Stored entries
[Start of Attachment]

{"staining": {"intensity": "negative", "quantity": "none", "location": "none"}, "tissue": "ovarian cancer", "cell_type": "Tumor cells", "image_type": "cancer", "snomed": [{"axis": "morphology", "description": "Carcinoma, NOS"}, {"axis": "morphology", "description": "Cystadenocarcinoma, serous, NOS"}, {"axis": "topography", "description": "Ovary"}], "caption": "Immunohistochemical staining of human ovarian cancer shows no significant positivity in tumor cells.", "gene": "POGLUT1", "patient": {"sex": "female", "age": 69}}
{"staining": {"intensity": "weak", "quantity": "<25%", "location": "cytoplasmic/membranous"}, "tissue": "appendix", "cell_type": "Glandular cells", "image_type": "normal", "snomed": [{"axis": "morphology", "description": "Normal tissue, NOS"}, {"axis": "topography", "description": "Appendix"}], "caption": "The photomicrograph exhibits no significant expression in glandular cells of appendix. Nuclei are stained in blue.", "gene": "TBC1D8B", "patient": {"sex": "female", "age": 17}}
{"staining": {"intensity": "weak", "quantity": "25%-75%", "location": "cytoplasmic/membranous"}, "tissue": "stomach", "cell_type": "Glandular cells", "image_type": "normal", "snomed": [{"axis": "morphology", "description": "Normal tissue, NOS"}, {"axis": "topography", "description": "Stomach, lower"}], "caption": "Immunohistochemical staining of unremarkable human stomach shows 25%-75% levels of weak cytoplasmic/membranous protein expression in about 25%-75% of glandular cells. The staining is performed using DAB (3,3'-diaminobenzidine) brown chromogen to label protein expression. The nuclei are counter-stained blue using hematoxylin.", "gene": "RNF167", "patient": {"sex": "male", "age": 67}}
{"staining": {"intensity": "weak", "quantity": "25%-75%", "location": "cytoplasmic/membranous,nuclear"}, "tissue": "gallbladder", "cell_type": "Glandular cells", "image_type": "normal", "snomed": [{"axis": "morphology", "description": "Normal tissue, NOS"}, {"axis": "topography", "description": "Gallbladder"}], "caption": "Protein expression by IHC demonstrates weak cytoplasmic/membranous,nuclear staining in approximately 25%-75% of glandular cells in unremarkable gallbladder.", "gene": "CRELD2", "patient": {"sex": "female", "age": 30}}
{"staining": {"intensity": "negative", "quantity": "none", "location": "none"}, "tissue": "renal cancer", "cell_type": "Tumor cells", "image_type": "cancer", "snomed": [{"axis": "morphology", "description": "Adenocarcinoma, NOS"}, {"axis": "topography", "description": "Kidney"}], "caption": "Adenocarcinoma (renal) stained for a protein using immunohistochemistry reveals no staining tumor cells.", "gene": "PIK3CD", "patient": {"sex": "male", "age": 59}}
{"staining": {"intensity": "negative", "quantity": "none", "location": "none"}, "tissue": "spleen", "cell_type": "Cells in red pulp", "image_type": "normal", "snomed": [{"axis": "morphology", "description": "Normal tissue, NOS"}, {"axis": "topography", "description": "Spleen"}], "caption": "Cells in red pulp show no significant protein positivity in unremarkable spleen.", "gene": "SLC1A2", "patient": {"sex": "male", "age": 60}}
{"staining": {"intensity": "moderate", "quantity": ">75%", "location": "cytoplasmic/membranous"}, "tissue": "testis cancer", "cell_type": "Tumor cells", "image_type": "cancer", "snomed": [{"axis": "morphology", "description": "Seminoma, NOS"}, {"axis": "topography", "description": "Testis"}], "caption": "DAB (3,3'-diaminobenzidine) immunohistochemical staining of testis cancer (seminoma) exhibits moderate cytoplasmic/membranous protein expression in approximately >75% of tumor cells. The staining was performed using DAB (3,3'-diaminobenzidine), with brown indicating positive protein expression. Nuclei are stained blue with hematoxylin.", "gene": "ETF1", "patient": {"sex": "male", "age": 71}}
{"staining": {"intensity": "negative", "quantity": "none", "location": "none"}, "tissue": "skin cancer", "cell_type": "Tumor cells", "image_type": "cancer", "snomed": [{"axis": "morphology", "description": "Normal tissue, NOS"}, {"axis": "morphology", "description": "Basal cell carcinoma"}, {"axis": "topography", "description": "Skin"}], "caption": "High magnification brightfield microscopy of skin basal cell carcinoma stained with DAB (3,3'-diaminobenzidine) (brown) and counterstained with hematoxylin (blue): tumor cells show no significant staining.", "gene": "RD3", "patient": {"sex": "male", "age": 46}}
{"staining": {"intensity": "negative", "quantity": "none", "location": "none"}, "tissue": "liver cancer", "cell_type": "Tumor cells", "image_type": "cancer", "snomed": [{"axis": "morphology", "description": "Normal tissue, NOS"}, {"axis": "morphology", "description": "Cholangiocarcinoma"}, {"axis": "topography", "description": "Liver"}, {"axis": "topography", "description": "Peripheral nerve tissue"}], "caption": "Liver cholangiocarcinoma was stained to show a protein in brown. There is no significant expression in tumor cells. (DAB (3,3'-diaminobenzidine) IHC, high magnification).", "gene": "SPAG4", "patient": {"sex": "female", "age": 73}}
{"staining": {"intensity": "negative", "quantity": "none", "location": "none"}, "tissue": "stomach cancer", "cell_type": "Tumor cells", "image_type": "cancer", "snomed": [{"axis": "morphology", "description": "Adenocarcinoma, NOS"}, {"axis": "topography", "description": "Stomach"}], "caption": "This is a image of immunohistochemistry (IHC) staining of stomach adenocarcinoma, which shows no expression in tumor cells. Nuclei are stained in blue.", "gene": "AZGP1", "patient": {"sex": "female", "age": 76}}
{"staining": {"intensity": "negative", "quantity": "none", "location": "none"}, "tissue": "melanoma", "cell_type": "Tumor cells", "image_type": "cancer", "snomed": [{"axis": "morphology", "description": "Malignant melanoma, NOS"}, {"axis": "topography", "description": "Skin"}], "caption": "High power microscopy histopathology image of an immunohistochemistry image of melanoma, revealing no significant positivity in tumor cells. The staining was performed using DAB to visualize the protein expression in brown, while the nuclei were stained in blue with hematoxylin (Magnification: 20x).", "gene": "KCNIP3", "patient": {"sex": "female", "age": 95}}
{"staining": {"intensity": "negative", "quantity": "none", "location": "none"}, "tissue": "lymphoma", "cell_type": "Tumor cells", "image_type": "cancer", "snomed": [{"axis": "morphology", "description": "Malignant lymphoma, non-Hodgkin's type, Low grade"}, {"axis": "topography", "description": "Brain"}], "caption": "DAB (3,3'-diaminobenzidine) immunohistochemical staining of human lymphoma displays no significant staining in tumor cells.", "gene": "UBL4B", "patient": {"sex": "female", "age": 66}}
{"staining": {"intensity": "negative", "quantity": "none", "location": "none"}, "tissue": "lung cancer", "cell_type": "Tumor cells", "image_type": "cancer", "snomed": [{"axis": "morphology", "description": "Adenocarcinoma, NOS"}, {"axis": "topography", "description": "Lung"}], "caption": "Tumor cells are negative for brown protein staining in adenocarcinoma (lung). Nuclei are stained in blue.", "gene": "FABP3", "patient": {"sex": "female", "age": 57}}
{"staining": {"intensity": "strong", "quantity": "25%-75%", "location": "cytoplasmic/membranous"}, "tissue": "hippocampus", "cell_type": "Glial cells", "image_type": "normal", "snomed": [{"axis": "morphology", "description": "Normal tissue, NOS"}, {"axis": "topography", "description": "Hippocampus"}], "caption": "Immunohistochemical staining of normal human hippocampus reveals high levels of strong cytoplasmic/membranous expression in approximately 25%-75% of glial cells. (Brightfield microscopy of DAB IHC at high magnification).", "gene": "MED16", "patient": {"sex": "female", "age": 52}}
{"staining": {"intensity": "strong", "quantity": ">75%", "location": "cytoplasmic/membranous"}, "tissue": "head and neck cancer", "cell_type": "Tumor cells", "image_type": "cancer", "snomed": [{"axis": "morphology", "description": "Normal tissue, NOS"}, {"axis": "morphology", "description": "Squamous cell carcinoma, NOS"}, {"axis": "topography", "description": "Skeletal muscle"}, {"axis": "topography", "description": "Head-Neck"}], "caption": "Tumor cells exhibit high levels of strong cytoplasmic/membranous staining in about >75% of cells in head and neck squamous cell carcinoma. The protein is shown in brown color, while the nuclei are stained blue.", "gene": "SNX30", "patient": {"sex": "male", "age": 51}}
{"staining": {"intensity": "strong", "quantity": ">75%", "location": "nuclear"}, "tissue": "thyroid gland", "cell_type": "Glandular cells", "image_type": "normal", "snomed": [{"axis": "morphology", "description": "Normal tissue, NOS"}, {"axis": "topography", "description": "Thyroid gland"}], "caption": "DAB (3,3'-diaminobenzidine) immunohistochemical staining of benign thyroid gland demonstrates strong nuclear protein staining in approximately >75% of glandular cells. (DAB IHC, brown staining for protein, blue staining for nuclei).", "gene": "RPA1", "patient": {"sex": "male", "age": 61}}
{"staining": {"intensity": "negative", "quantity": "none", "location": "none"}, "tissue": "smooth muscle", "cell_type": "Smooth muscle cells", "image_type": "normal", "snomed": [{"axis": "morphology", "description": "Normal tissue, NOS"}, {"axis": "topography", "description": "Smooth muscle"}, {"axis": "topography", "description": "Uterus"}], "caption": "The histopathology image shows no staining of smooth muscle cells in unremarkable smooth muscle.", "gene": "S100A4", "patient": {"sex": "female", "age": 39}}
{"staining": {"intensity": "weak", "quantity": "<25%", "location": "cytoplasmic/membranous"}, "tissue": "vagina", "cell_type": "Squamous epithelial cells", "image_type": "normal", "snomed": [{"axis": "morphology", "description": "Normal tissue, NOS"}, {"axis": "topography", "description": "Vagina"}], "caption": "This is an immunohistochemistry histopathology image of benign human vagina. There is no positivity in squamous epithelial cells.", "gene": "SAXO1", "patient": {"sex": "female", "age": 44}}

[End of Attachment]

**Exercise directions**
Copy out each line of the records where the string "reveals" appears.

**Answer space**
{"staining": {"intensity": "negative", "quantity": "none", "location": "none"}, "tissue": "renal cancer", "cell_type": "Tumor cells", "image_type": "cancer", "snomed": [{"axis": "morphology", "description": "Adenocarcinoma, NOS"}, {"axis": "topography", "description": "Kidney"}], "caption": "Adenocarcinoma (renal) stained for a protein using immunohistochemistry reveals no staining tumor cells.", "gene": "PIK3CD", "patient": {"sex": "male", "age": 59}}
{"staining": {"intensity": "strong", "quantity": "25%-75%", "location": "cytoplasmic/membranous"}, "tissue": "hippocampus", "cell_type": "Glial cells", "image_type": "normal", "snomed": [{"axis": "morphology", "description": "Normal tissue, NOS"}, {"axis": "topography", "description": "Hippocampus"}], "caption": "Immunohistochemical staining of normal human hippocampus reveals high levels of strong cytoplasmic/membranous expression in approximately 25%-75% of glial cells. (Brightfield microscopy of DAB IHC at high magnification).", "gene": "MED16", "patient": {"sex": "female", "age": 52}}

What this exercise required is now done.